# AIM OF THE TASK
Only one stretch of the data below is needed. Output the lines from the one with "M790 470 805 513 762 528 746 485Z" up to and including the one with "M917 438 982 668", exactly as they stand.

# INFORMATION GIVEN
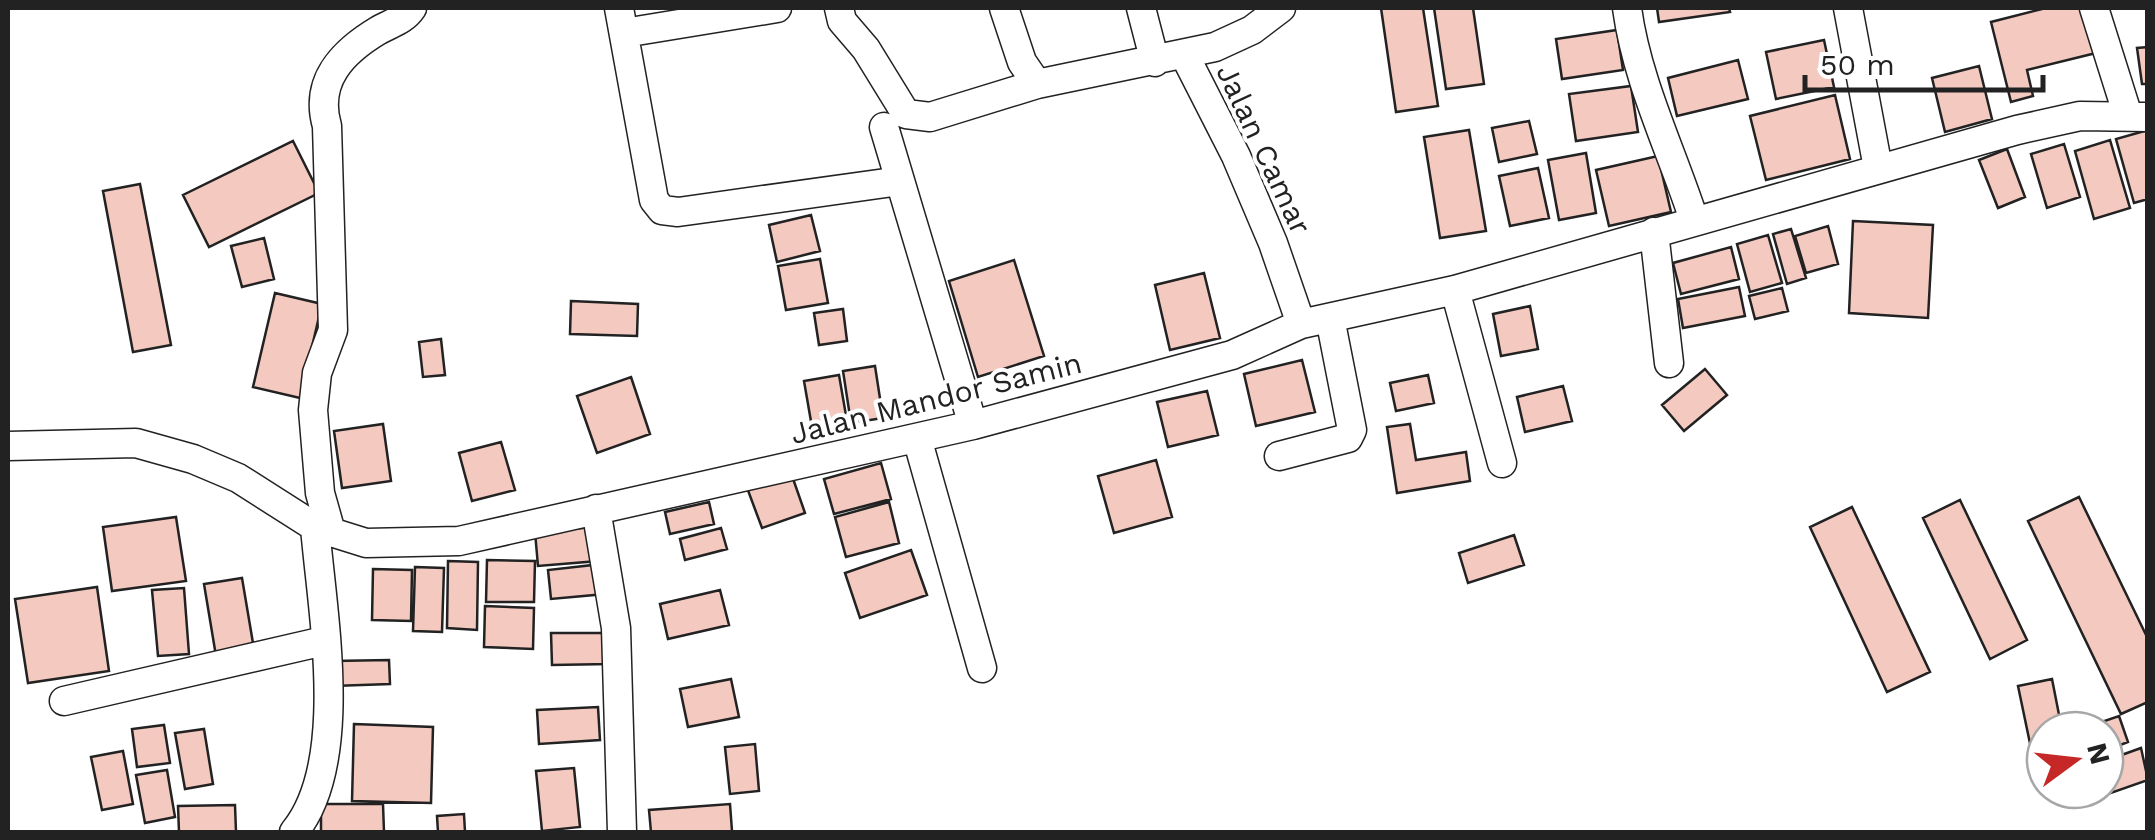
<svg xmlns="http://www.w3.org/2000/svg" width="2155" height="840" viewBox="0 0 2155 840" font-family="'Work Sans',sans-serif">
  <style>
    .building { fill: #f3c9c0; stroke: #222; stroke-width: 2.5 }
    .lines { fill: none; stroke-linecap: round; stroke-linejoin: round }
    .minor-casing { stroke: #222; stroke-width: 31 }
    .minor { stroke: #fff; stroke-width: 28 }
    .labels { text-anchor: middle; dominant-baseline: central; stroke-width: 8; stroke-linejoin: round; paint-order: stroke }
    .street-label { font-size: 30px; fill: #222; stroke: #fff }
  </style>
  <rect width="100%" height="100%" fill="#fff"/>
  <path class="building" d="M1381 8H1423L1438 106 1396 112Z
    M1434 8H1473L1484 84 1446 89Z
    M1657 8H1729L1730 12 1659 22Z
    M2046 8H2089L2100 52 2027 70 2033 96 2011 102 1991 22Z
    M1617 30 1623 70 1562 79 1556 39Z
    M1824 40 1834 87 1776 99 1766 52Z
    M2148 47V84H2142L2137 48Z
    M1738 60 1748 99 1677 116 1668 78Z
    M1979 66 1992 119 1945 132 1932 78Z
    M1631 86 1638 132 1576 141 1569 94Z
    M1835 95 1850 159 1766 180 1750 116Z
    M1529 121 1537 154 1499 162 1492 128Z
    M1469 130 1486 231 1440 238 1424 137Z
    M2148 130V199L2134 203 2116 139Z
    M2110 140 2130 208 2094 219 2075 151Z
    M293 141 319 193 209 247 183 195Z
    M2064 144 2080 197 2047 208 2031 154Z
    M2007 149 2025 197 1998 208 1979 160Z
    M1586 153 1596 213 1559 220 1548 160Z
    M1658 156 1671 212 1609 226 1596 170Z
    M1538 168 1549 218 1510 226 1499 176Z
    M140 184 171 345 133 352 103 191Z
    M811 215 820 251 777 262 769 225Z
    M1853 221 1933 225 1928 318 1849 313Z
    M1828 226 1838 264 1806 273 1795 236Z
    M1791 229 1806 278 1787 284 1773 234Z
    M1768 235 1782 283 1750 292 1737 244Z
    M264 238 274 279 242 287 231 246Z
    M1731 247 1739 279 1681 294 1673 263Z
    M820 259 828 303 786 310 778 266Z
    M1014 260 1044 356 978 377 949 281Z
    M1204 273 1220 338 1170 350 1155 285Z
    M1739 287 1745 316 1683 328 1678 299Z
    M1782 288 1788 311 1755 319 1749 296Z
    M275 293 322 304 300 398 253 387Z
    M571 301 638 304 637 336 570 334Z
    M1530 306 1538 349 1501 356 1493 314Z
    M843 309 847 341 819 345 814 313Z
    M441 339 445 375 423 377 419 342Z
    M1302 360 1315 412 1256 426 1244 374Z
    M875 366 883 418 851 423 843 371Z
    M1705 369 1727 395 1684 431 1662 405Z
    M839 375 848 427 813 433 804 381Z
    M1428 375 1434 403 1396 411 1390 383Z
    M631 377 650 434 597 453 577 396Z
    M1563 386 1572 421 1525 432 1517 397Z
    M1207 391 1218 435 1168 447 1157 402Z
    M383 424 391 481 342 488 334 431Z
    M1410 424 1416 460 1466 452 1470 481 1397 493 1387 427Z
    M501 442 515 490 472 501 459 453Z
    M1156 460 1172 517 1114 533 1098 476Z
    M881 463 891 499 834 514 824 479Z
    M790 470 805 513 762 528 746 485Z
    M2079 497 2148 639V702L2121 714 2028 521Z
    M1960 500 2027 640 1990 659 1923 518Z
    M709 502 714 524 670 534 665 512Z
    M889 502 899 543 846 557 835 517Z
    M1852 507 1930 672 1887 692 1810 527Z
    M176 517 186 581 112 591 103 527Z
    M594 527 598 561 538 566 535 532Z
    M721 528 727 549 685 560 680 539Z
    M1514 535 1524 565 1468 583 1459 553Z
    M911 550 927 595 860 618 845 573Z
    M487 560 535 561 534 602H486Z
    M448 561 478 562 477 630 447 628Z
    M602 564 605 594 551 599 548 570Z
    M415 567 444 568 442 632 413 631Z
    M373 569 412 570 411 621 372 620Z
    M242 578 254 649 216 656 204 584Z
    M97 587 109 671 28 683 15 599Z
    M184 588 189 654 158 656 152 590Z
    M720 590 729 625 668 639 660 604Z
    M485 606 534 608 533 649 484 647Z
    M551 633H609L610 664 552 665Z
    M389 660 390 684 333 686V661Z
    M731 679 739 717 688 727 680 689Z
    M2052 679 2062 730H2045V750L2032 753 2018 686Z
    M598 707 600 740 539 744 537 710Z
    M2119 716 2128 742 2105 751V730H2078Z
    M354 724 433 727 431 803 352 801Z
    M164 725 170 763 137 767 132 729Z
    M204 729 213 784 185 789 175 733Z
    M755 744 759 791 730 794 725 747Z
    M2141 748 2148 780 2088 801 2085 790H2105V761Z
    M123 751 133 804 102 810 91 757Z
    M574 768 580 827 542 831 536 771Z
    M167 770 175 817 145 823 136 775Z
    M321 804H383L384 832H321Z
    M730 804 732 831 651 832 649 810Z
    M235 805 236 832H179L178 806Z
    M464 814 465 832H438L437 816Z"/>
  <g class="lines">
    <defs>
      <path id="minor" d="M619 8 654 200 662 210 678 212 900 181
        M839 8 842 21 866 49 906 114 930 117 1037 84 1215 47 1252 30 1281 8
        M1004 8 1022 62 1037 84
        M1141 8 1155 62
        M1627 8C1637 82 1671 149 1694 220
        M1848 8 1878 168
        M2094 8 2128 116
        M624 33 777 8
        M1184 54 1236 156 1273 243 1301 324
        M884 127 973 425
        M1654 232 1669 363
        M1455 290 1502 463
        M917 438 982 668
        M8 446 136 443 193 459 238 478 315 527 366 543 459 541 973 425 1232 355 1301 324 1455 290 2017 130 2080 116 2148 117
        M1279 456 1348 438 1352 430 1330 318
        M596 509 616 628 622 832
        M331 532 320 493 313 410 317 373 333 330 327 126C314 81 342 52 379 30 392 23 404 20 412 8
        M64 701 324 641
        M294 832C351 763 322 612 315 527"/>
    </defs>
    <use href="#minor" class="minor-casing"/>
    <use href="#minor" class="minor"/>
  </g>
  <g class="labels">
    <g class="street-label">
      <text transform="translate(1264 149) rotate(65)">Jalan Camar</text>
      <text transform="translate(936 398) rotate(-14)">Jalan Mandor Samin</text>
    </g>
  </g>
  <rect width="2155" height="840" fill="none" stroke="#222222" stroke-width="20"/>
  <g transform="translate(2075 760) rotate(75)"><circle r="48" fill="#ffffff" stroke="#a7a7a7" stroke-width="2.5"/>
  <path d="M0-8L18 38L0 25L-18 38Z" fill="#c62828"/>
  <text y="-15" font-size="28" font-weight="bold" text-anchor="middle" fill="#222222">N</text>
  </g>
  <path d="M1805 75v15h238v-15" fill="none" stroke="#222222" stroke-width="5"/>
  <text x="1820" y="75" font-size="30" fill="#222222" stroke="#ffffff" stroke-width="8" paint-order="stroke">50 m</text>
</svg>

...

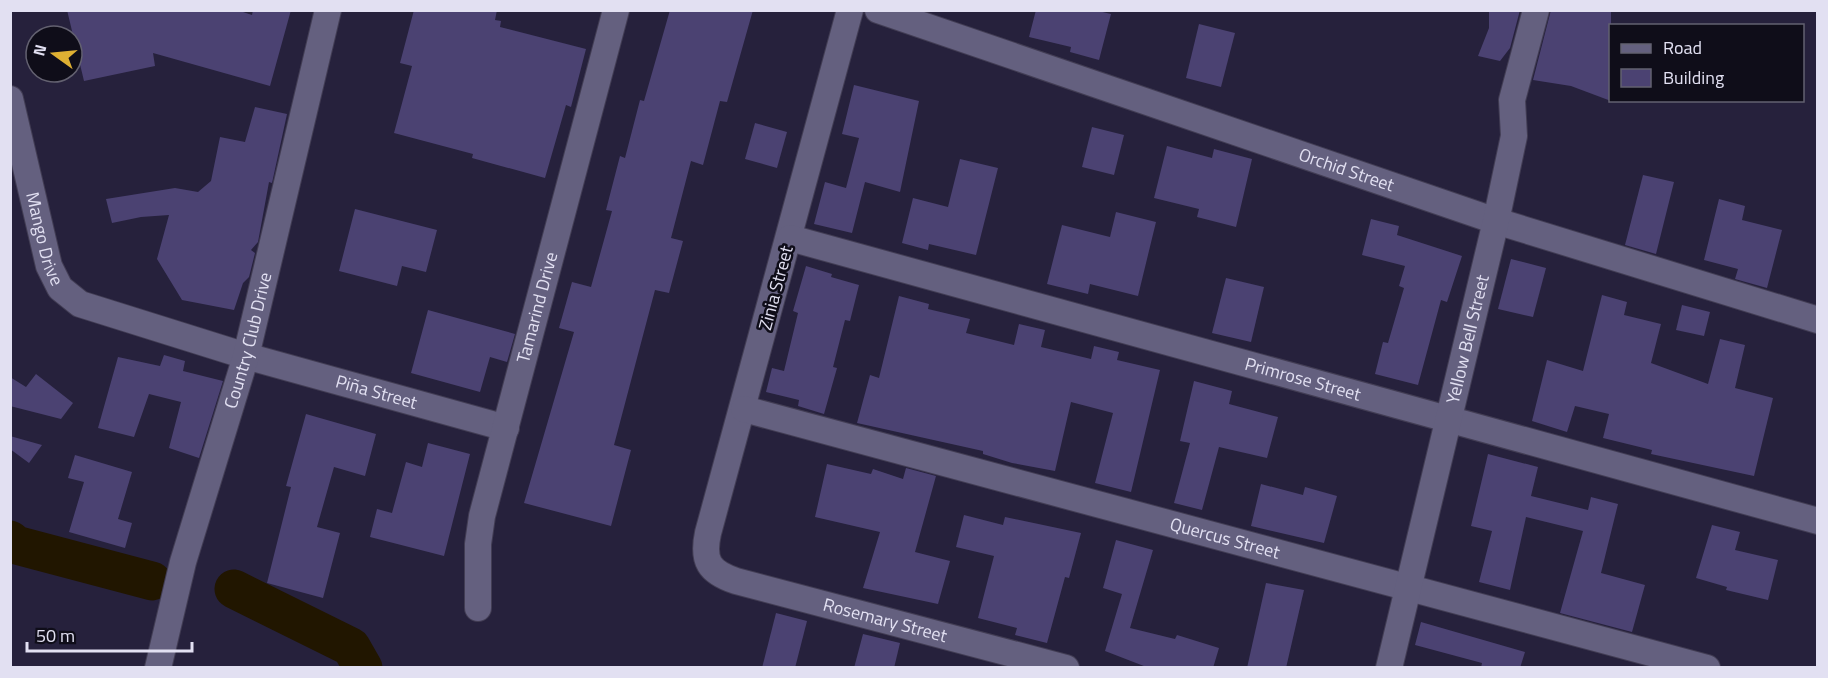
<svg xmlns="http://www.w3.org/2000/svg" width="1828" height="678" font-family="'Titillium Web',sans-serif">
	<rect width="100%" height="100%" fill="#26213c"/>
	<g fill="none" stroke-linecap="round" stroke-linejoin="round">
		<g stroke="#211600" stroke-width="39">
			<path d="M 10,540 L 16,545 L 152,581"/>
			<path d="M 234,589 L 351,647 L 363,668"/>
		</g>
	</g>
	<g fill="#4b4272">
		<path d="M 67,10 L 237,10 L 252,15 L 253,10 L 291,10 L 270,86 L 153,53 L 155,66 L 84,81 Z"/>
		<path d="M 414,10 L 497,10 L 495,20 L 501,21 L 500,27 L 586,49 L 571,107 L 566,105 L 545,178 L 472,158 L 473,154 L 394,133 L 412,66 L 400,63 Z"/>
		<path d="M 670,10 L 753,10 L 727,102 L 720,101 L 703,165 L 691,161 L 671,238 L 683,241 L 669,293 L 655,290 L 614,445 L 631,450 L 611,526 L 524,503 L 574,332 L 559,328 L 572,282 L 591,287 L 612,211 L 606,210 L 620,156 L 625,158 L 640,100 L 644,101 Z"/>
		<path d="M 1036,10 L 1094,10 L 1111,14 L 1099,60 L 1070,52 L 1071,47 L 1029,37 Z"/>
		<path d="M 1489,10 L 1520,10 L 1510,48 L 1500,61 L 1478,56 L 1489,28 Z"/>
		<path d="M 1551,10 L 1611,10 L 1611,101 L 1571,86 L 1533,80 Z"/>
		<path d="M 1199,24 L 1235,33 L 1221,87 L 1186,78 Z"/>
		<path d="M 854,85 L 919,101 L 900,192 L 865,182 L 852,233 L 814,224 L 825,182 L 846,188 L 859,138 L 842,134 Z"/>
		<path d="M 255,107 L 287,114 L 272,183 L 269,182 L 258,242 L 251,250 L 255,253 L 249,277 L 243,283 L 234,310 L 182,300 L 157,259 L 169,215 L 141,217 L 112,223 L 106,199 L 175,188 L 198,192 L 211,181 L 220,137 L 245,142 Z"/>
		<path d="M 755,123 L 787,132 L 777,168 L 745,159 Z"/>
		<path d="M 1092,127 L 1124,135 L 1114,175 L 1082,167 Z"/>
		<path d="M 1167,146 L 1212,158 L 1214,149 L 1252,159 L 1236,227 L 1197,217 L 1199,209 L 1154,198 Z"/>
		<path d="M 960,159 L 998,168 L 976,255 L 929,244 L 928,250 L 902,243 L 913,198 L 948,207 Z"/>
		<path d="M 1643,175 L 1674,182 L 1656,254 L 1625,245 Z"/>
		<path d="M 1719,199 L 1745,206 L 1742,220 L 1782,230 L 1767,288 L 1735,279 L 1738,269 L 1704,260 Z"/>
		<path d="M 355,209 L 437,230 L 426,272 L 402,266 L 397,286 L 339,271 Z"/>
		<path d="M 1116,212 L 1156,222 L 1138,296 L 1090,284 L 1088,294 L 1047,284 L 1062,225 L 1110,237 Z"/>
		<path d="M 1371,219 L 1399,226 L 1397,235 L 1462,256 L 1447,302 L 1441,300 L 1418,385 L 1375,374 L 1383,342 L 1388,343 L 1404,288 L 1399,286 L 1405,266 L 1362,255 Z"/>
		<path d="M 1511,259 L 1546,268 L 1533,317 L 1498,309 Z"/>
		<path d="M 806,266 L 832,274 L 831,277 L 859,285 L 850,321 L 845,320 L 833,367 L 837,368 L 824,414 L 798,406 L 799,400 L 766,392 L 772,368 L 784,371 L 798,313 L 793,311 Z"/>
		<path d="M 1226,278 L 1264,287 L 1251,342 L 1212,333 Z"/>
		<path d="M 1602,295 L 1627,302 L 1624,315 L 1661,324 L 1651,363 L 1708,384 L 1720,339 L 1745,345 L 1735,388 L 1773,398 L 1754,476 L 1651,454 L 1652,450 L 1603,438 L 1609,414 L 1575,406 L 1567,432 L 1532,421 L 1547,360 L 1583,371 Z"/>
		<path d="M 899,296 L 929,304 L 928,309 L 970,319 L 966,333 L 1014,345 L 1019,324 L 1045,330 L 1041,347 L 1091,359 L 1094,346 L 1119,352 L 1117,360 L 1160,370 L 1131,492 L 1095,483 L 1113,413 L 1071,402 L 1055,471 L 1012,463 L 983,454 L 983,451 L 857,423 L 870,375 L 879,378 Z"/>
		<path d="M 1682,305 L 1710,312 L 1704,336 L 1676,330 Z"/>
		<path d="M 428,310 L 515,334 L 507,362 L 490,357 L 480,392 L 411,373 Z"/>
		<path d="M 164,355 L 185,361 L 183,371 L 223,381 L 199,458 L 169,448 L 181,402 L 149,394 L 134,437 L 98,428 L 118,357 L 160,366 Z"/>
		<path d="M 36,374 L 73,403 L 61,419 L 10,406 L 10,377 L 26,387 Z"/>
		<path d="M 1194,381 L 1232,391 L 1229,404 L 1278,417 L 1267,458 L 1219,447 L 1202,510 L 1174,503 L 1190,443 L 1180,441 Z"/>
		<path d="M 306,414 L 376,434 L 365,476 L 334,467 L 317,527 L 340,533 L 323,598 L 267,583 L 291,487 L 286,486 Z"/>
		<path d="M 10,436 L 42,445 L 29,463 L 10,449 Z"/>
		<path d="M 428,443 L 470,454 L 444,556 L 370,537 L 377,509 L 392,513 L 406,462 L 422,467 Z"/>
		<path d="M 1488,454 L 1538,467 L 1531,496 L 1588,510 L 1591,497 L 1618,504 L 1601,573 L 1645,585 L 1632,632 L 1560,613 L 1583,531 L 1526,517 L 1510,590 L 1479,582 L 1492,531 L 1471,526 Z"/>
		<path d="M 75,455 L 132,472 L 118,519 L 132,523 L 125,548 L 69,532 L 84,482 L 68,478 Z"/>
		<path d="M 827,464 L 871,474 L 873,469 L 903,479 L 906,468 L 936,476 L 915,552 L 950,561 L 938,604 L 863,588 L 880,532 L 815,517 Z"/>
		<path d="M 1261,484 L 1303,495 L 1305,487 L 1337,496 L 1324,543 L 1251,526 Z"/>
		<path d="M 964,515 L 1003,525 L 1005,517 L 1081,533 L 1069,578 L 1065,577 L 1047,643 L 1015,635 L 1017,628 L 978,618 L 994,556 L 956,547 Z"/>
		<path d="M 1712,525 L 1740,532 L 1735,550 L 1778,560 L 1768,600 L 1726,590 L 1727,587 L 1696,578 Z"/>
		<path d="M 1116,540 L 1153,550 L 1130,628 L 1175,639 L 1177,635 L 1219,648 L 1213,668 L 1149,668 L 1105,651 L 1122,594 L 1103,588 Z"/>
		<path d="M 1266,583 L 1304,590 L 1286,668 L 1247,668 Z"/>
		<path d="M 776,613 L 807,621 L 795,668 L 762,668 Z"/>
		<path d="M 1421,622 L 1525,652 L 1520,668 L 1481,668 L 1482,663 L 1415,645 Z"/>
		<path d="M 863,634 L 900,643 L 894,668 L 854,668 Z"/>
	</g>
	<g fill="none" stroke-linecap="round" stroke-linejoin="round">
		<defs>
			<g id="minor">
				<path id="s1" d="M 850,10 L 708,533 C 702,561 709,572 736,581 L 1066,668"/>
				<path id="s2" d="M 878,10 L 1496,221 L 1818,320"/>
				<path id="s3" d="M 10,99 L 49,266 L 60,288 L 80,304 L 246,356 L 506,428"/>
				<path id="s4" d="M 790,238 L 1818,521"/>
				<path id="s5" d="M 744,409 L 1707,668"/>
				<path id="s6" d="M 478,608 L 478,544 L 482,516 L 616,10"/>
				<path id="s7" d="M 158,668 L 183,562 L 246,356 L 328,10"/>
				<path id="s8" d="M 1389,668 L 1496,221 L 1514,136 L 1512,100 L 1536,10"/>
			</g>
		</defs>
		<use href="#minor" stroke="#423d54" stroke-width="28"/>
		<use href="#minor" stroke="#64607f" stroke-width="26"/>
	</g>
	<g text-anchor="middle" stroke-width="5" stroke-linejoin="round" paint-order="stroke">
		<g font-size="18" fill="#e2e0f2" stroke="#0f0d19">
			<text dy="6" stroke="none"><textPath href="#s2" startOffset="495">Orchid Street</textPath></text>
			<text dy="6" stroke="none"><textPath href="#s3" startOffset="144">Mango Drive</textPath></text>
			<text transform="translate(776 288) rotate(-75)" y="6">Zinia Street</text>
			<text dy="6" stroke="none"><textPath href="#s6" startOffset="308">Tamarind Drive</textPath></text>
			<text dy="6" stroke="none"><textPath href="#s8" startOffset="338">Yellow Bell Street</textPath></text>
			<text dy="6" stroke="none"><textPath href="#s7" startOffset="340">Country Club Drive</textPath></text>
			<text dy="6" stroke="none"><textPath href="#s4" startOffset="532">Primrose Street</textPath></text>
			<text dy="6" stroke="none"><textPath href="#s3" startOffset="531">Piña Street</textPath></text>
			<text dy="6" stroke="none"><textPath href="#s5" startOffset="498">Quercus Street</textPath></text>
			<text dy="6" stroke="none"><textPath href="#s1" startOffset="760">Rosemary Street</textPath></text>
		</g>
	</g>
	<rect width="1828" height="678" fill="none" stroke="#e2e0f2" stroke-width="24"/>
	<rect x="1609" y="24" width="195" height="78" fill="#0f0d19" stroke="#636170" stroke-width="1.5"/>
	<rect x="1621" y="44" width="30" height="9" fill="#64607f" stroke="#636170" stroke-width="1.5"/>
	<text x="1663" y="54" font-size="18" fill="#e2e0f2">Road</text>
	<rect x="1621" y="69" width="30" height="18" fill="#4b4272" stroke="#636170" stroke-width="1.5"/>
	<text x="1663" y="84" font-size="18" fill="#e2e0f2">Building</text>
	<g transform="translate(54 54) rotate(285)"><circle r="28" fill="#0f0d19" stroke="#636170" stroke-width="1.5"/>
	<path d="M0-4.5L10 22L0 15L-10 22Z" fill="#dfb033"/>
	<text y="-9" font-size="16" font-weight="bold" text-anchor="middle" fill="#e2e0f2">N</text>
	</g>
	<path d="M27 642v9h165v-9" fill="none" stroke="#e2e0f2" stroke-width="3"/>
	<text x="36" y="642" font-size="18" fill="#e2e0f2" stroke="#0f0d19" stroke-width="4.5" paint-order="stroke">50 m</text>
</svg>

# WRITTEN SOLUTION
    M790 470 805 513 762 528 746 485Z
    M2079 497 2148 639V702L2121 714 2028 521Z
    M1960 500 2027 640 1990 659 1923 518Z
    M709 502 714 524 670 534 665 512Z
    M889 502 899 543 846 557 835 517Z
    M1852 507 1930 672 1887 692 1810 527Z
    M176 517 186 581 112 591 103 527Z
    M594 527 598 561 538 566 535 532Z
    M721 528 727 549 685 560 680 539Z
    M1514 535 1524 565 1468 583 1459 553Z
    M911 550 927 595 860 618 845 573Z
    M487 560 535 561 534 602H486Z
    M448 561 478 562 477 630 447 628Z
    M602 564 605 594 551 599 548 570Z
    M415 567 444 568 442 632 413 631Z
    M373 569 412 570 411 621 372 620Z
    M242 578 254 649 216 656 204 584Z
    M97 587 109 671 28 683 15 599Z
    M184 588 189 654 158 656 152 590Z
    M720 590 729 625 668 639 660 604Z
    M485 606 534 608 533 649 484 647Z
    M551 633H609L610 664 552 665Z
    M389 660 390 684 333 686V661Z
    M731 679 739 717 688 727 680 689Z
    M2052 679 2062 730H2045V750L2032 753 2018 686Z
    M598 707 600 740 539 744 537 710Z
    M2119 716 2128 742 2105 751V730H2078Z
    M354 724 433 727 431 803 352 801Z
    M164 725 170 763 137 767 132 729Z
    M204 729 213 784 185 789 175 733Z
    M755 744 759 791 730 794 725 747Z
    M2141 748 2148 780 2088 801 2085 790H2105V761Z
    M123 751 133 804 102 810 91 757Z
    M574 768 580 827 542 831 536 771Z
    M167 770 175 817 145 823 136 775Z
    M321 804H383L384 832H321Z
    M730 804 732 831 651 832 649 810Z
    M235 805 236 832H179L178 806Z
    M464 814 465 832H438L437 816Z"/>
  <g class="lines">
    <defs>
      <path id="minor" d="M619 8 654 200 662 210 678 212 900 181
        M839 8 842 21 866 49 906 114 930 117 1037 84 1215 47 1252 30 1281 8
        M1004 8 1022 62 1037 84
        M1141 8 1155 62
        M1627 8C1637 82 1671 149 1694 220
        M1848 8 1878 168
        M2094 8 2128 116
        M624 33 777 8
        M1184 54 1236 156 1273 243 1301 324
        M884 127 973 425
        M1654 232 1669 363
        M1455 290 1502 463
        M917 438 982 668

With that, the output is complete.